Academic staff on campus today voted overwhelmingly to take industrial action in reaction to the announcement made by the University to make 171 staff redundant in May this year.

The University announced the redundancies as students were busy revising for and taking exams at the end of the academic year, and today’s strike ballot is the first move by UCU since the end of the summer.

Standing in the quadrant off of Oxford Road, below the offices guarded by several Estates security staff in which the Board of Governors were meeting, alongside lecturers and professors from across schools on campus, the results of the ballot were announced by the UCU Committee and welcomed by those present.

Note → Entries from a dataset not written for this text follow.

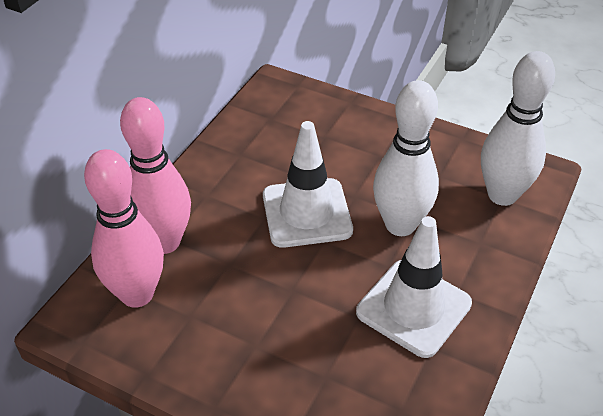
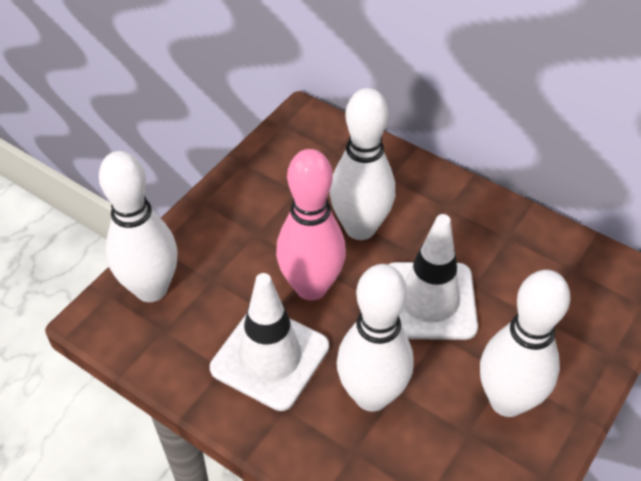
pink bowling pin: 2 -> 1
white bowling pin: 2 -> 4

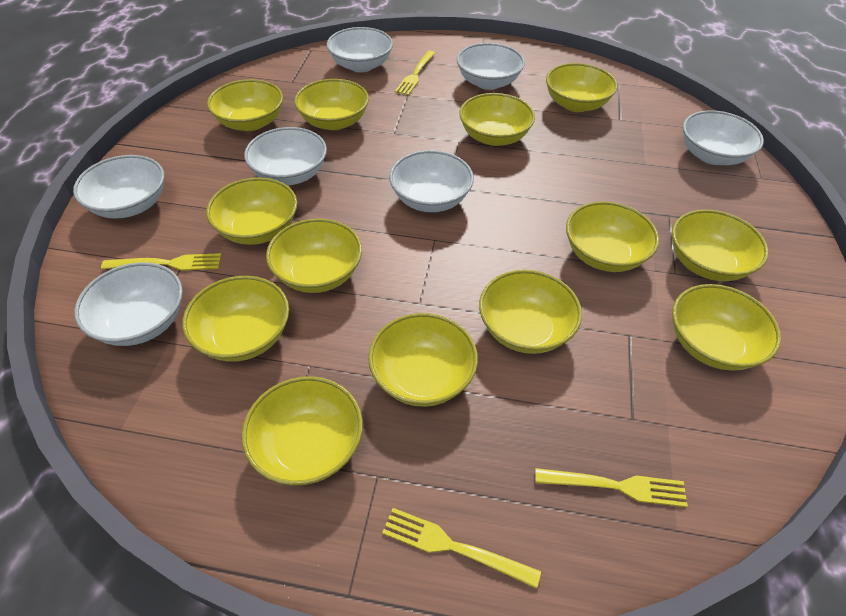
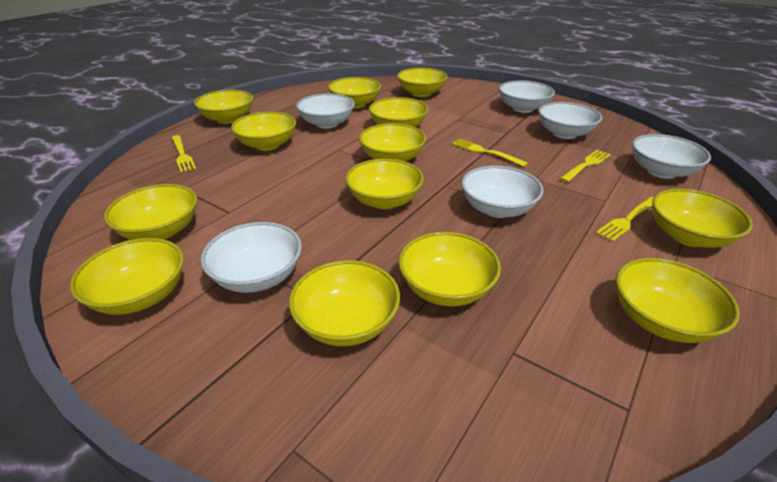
white bowl: 7 -> 6

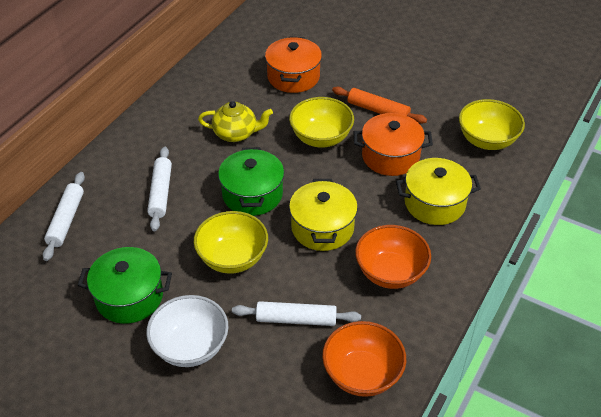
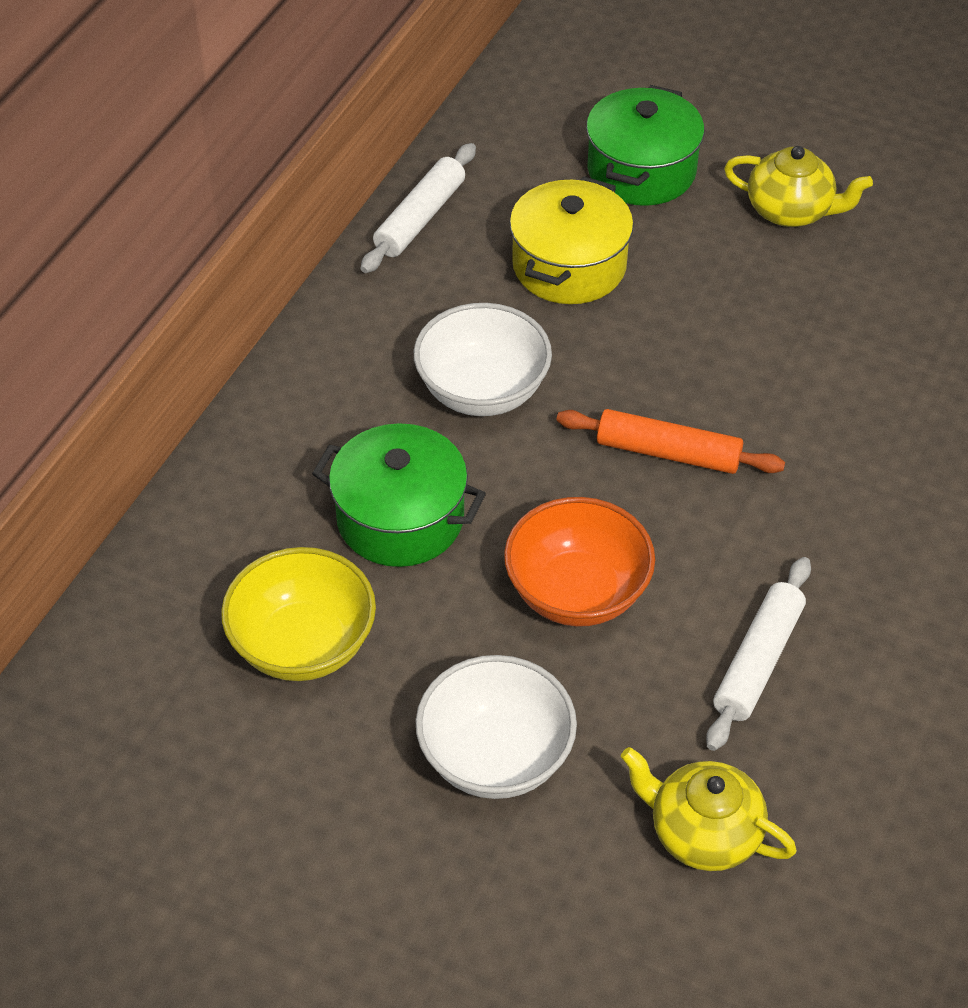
orange bowl: 2 -> 1
orange pot: 2 -> 0
white bowl: 1 -> 2
white rolling pin: 3 -> 2
yellow bowl: 3 -> 1
yellow pot: 2 -> 1
yellow teapot: 1 -> 2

The concerned members then utilised the PA system they had brought to amplify the result to blast and sing along to a rendition of Pink Floyd’s ‘Another Brick in the Wall’ with the lyrics altered in an effort to lampoon Vice-Chancellor Nancy Rothwell, and ridicule the priorities of a university that returned a surplus of over £59 million in 2015-16.

As the song was played a second time, a senior professor turned to me and explained how the collegiate ethos of the University has evaporated in recent years and how morale has been rock bottom in recent months – indicating at what cost the drive to be a ‘world-leading institution’ has had on those that really make this institution a success.

One of the first things I witnessed on campus at the start of my academic journey was redundancy-threatened IT staff from the University, represented by UNISON and UCU, assembling outside the Alan Gilbert commons to discuss the short-sighted actions of the senior management at this University, and here I am nearing the end of it witnessing a different set of staff with their backs against the wall as the University once more feathers its nest.

The decisions made will indeed throw 171 families into chaos and they will probably be forced to move out of this great city in search for work elsewhere.

Industrial action in the coming weeks will just be one part of a fight back against these proposed redundancies. Students will stand in solidarity on the picket lines with staff against the arrogance of the decisions made by The University of Manchester’s senior management.

The dice has not even been rolled on Brexit yet, and the level of construction and cranes in the sky around campus as well as the record amount of international students enrolled say differently about the health of this University’s finances and therefore the necessity of these proposed redundancies.